Center: 97 percent of Gaza´s water is unfit

Center: 97 percent of Gaza´s water is unfit

The Al Mezan Center for Human Rights said today, Monday, that 97 percent of the water in the Gaza Strip is unfit for human consumption according to the standards of the World Health Organization, and that 95 percent of the Strip´s population of nearly two million people do not have access to water. Safe.

These statistics came in a statement by the center on the occasion of the World Water Day, which falls on the twenty-second of March of each year, which was launched by the United Nations in 1993.

The center pointed out that the Israeli authorities and their quasi-governmental institutions since 1967 have intentionally prevented Palestinians from accessing and controlling water resources throughout the occupied Palestinian territories, such as the Jordan River, which constitutes a serious violation of their inalienable right to self-determination, including: That permanent sovereignty over wealth and natural resources is a fundamental pillar of this right, and it also sets conditions before implementing any development projects for the Palestinian water sector, most notably obtaining Israeli approval, and not allowing the entry of spare parts and materials needed to rehabilitate the infrastructure of the water sector. The ability to develop the water sector.

Some human rights organizations indicated that the discriminatory policies practiced by the occupation authorities and their quasi-governmental institutions in the water sector fall under what they called "water apartheid," which amounts to a crime against humanity under the Rome Statute of the International Criminal Court.

The Gaza Strip in particular suffers from a chronic and fabricated crisis in obtaining safe drinking water and sanitation facilities. In addition to the Israeli occupation and the apartheid regime imposed on the Palestinian people for decades in a row, the Israeli authorities imposed for the thirteenth consecutive year a blockade and a comprehensive closure on the Gaza Strip. This is considered unlawful collective punishment under international law for nearly two million Palestinians in the Gaza Strip, the closure and large-scale military attacks targeting civilians and infrastructure in the Strip have undermined all aspects of life, including the deepening of the water and sanitation crisis, in addition to the collapse of other basic services.

In this regard, the United Nations report issued in August 2012, entitled "Gaza in 2020 - a suitable place to live?" Emphasizing that the Gaza Strip will not be suitable for living by the year 2020, unless urgent measures are taken to improve the water supply, electricity, health and education services, as he indicated the low levels of safe water in the Strip in a way that is not commensurate with the increasing demand, which exposes the population to the risk of contracting infectious diseases in addition to Other risks threatening them.

Despite repeated international warnings, the year 2021 has solved the problems of the sector, foremost of which is the water problem.

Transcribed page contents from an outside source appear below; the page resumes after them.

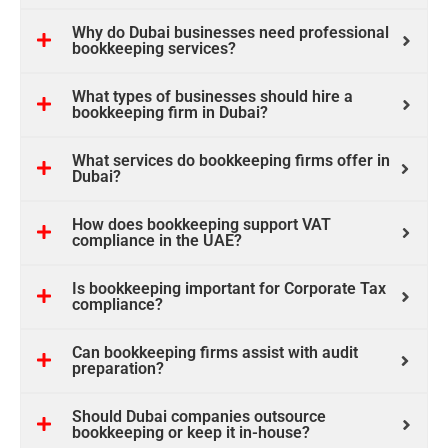
Why do Dubai businesses need professional
bookkeeping services?
What types of businesses should hire a
bookkeeping firm in Dubai?
What services do bookkeeping firms offer in
Dubai?
How does bookkeeping support VAT
compliance in the UAE?
Is bookkeeping important for Corporate Tax
compliance?
Can bookkeeping firms assist with audit
preparation?
Should Dubai companies outsource
bookkeeping or keep it in-house?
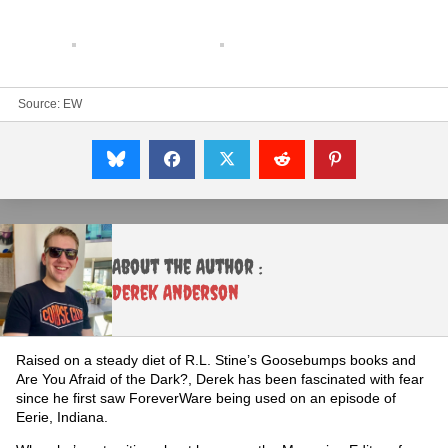
Source:
EW
About the Author :
Derek Anderson
Raised on a steady diet of R.L. Stine’s Goosebumps books and
Are You Afraid of the Dark?, Derek has been fascinated with fear
since he first saw ForeverWare being used on an episode of
Eerie, Indiana.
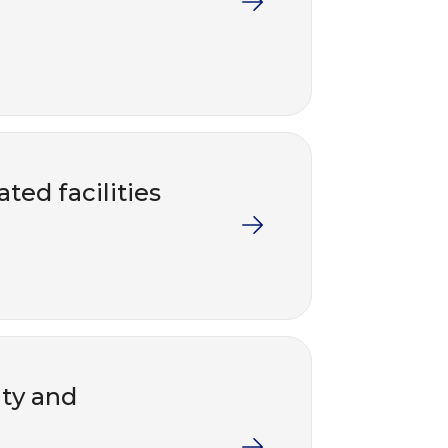
ted facilities
nty and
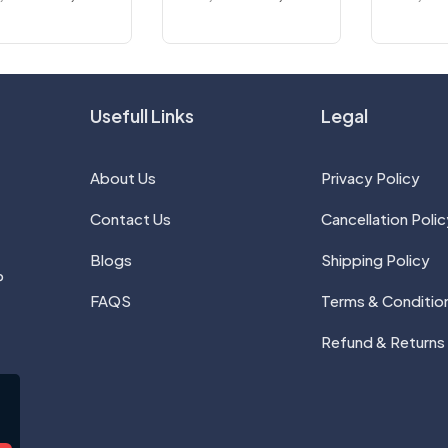
Usefull Links
Legal
About Us
Privacy Policy
Contact Us
Cancellation Polic
Blogs
Shipping Policy
P
FAQS
Terms & Conditio
Refund & Returns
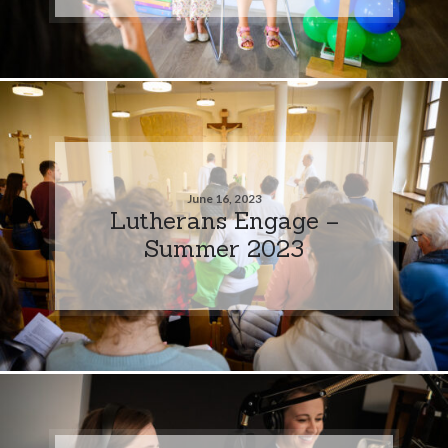
June 16, 2023
Lutherans Engage –
Summer 2023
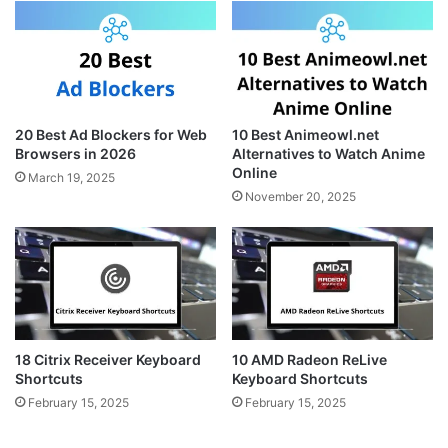
20 Best Ad Blockers for Web
10 Best Animeowl.net
Browsers in 2026
Alternatives to Watch Anime
Online
March 19, 2025
November 20, 2025
18 Citrix Receiver Keyboard
10 AMD Radeon ReLive
Shortcuts
Keyboard Shortcuts
February 15, 2025
February 15, 2025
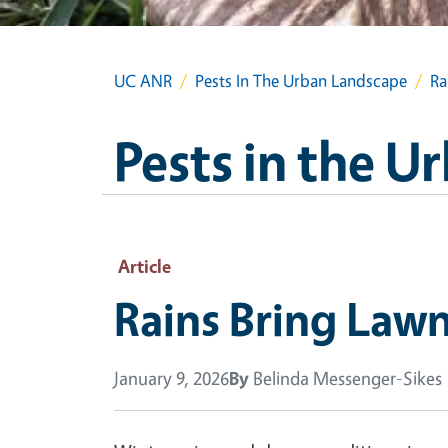
UC ANR
Pests In The Urban Landscape
Ra
Pests in the 
Article
Rains Bring La
January 9, 2026
By
Belinda Messenger-Sikes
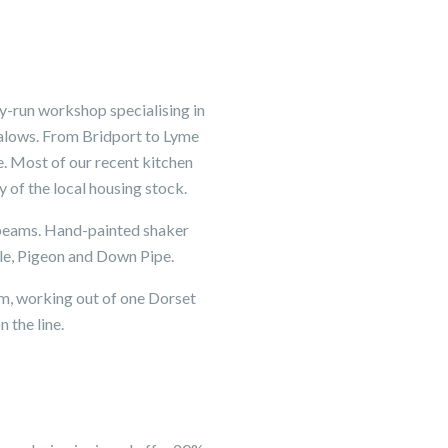
y-run workshop specialising in
galows. From Bridport to Lyme
e. Most of our recent kitchen
 of the local housing stock.
l beams. Hand-painted shaker
zle, Pigeon and Down Pipe.
am, working out of one Dorset
 the line.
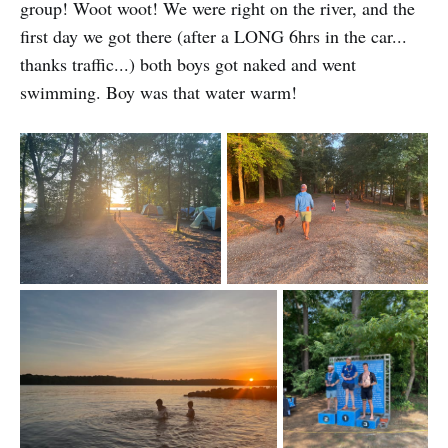
group! Woot woot! We were right on the river, and the
first day we got there (after a LONG 6hrs in the car...
thanks traffic...) both boys got naked and went
swimming. Boy was that water warm!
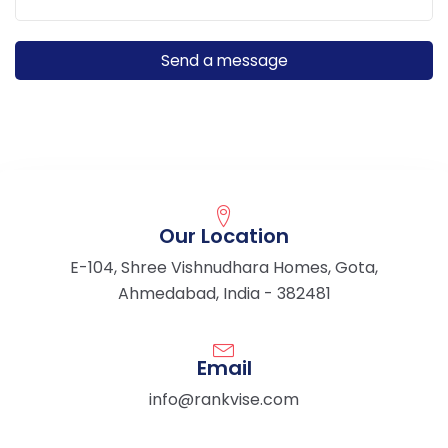
Our Location
E-104, Shree Vishnudhara Homes, Gota,
Ahmedabad, India - 382481
Email
info@rankvise.com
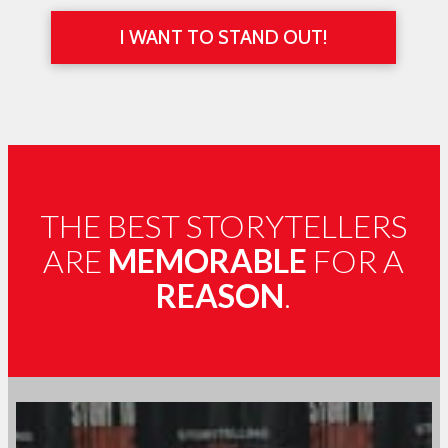
I WANT TO STAND OUT!
THE BEST STORYTELLERS
ARE
MEMORABLE
FOR A
REASON
.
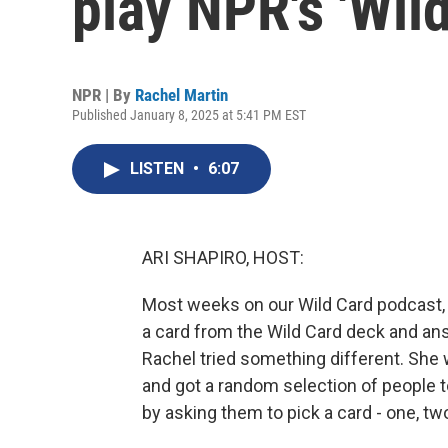
play NPR's 'Wild
NPR | By
Rachel Martin
Published January 8, 2025 at 5:41 PM EST
LISTEN
•
6:07
ARI SHAPIRO, HOST:
Most weeks on our Wild Card podcast,
a card from the Wild Card deck and answe
Rachel tried something different. She
and got a random selection of people to
by asking them to pick a card - one, tw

For many Palestinian families in Gaza, safe and fresh water means water that is very expensive and inaccessible, and this is due to the lack of purchasing power to fill domestic water tanks or buy bottled bottles as a result of the deteriorating economic situation and high levels of poverty among the population. Availability, and the scarcity of water means the inability to take basic safety and prevention measures, such as frequent hand washing to protect against the Coronavirus pandemic, as for the Palestinian agricultural community in the restricted access areas imposed by the Israeli occupation within the territory of the Gaza Strip, water means the ability to work and agriculture Prosperity, as it may also be associated with the opposite, i.e., destruction.

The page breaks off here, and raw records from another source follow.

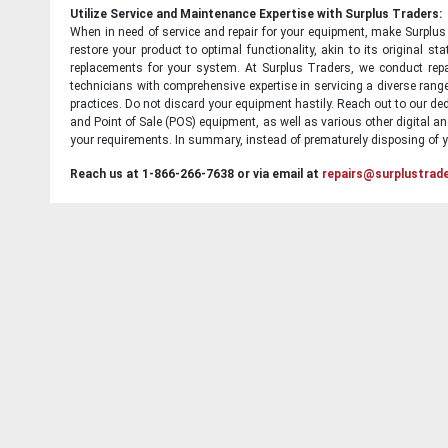
Utilize Service and Maintenance Expertise with Surplus Traders:
When in need of service and repair for your equipment, make Surplus T
restore your product to optimal functionality, akin to its original 
replacements for your system. At Surplus Traders, we conduct repa
technicians with comprehensive expertise in servicing a diverse ran
practices. Do not discard your equipment hastily. Reach out to our ded
and Point of Sale (POS) equipment, as well as various other digital an
your requirements. In summary, instead of prematurely disposing of yo
Reach us at 1-866-266-7638 or via email at
repairs@surplustrad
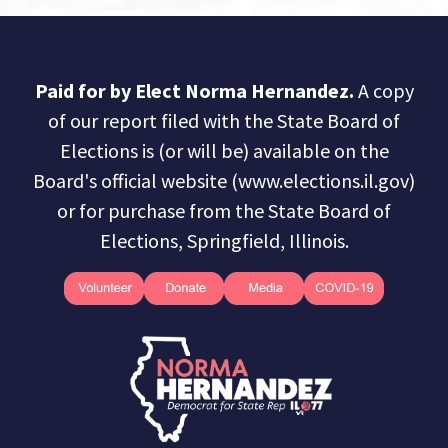
Paid for by Elect Norma Hernandez.
A copy
of our report filed with the State Board of
Elections is (or will be) available on the
Board's official website (www.elections.il.gov)
or for purchase from the State Board of
Elections, Springfield, Illinois.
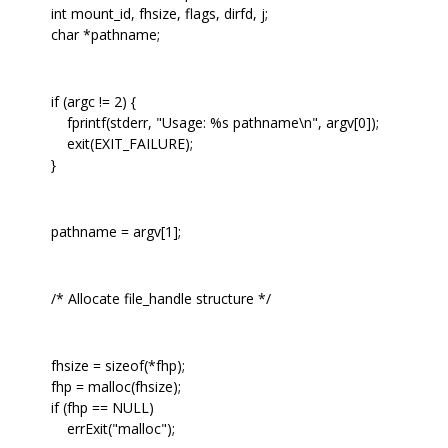
int mount_id, fhsize, flags, dirfd, j;
char *pathname;
if (argc != 2) {
fprintf(stderr, "Usage: %s pathname\n", argv[0]);
exit(EXIT_FAILURE);
}
pathname = argv[1];
/* Allocate file_handle structure */
fhsize = sizeof(*fhp);
fhp = malloc(fhsize);
if (fhp == NULL)
errExit("malloc");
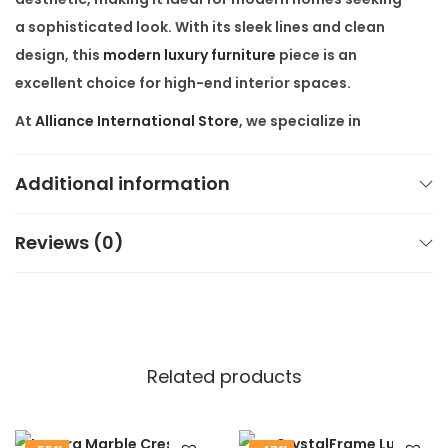
a sophisticated look. With its sleek lines and clean
design, this
modern luxury furniture
piece is an
excellent choice for high-end interior spaces.
At
Alliance International Store
, we specialize in
customized furniture
designed to meet your specific
needs. Each
luxury entryway table
is meticulously
Additional information
crafted to ensure exceptional quality. We believe in
providing only the best, which is why our furniture is
Reviews (0)
made from premium materials, offering both
functionality and style.
Our
modern marble console table
is a statement
piece, ideal for those who appreciate
high-end
Related products
furniture
that combines form and function. Its design
fits perfectly in both minimalist and luxury interiors.
Plus, with free shipping all over India, it’s never been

It should be noted that the occupation forces have built a number of water dams along the eastern and northern regions of the Strip, with the aim of preventing the natural flow of rainwater and depriving the underground reservoir of the sector of its sources of nutrition, and when the dams are too full, for fear of their collapse, especially after heavy rains in the area, The occupation forces suddenly open the dams´ waters towards the property of citizens in the Gaza Strip, without warning the residents or the competent authorities.

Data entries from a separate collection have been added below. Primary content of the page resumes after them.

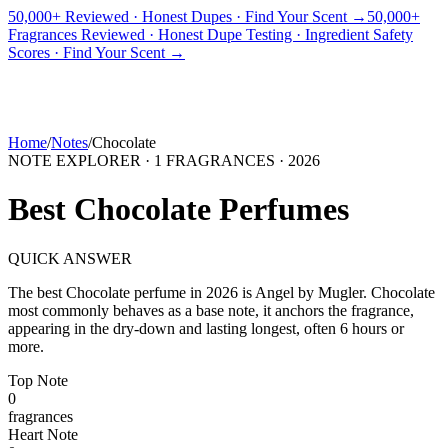
50,000+ Reviewed · Honest Dupes · Find Your Scent →
50,000+
Fragrances Reviewed · Honest Dupe Testing · Ingredient Safety
PICKS
BEST FOR
REVIEWS
DUPES
GUIDES
BRANDS
TOOLS
Scores · Find Your Scent →
ADEGBE
Independent Fragrance Reviews
FIND YOUR SCENT
Home
/
Notes
/
Chocolate
NOTE EXPLORER ·
1
FRAGRANCES ·
2026
Best
Chocolate
Perfumes
QUICK ANSWER
The best
Chocolate
perfume in
2026
is
Angel
by
Mugler
.
Chocolate
most commonly behaves as
a base note, it anchors the fragrance,
appearing in the dry-down and lasting longest, often 6 hours or
more.
Top
Note
0
fragrance
s
Heart
Note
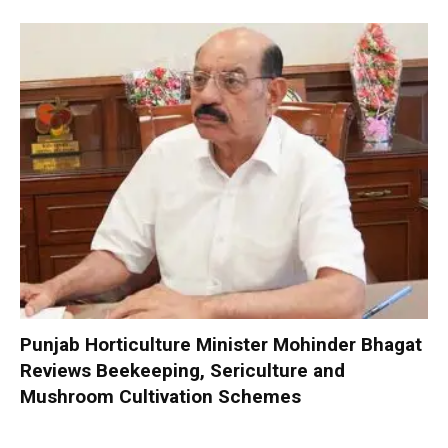
Punjab Horticulture Minister Mohinder Bhagat
Reviews Beekeeping, Sericulture and
Mushroom Cultivation Schemes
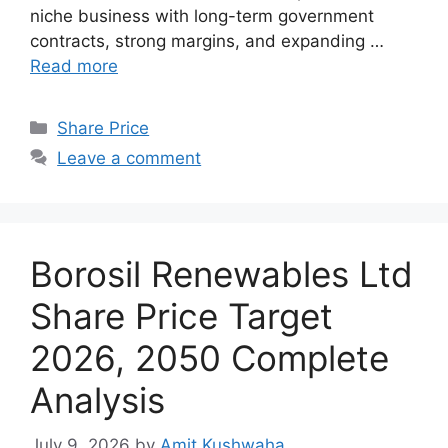
niche business with long-term government
contracts, strong margins, and expanding …
Read more
Categories
Share Price
Leave a comment
Borosil Renewables Ltd
Share Price Target
2026, 2050 Complete
Analysis
July 9, 2026
by
Amit Kushwaha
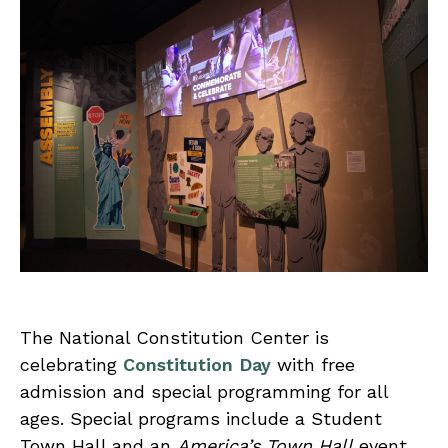
The National Constitution Center is
celebrating
Constitution Day
with free
admission and special programming for all
ages. Special programs include a Student
Town Hall and an
America’s Town Hall
event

The Al-Mezan Center for Human Rights denounced what was stated in the statement of the United Nations Special Rapporteur on the situation of human rights in the occupied Palestinian territories, in which he mentioned "the collapse of natural sources of drinking water in Gaza, which has become a strong indicator of the systematic violation of human rights in the occupied Palestinian territory."

The Center called on the international community to assume its moral and legal duties towards the Palestinian people and ensure that they enjoy their water rights that require equal, comprehensive and non-discriminatory access to safe water, stressing the need to activate accountability and justice mechanisms for all violations of international law in the occupied Palestinian territories, including water-related violations.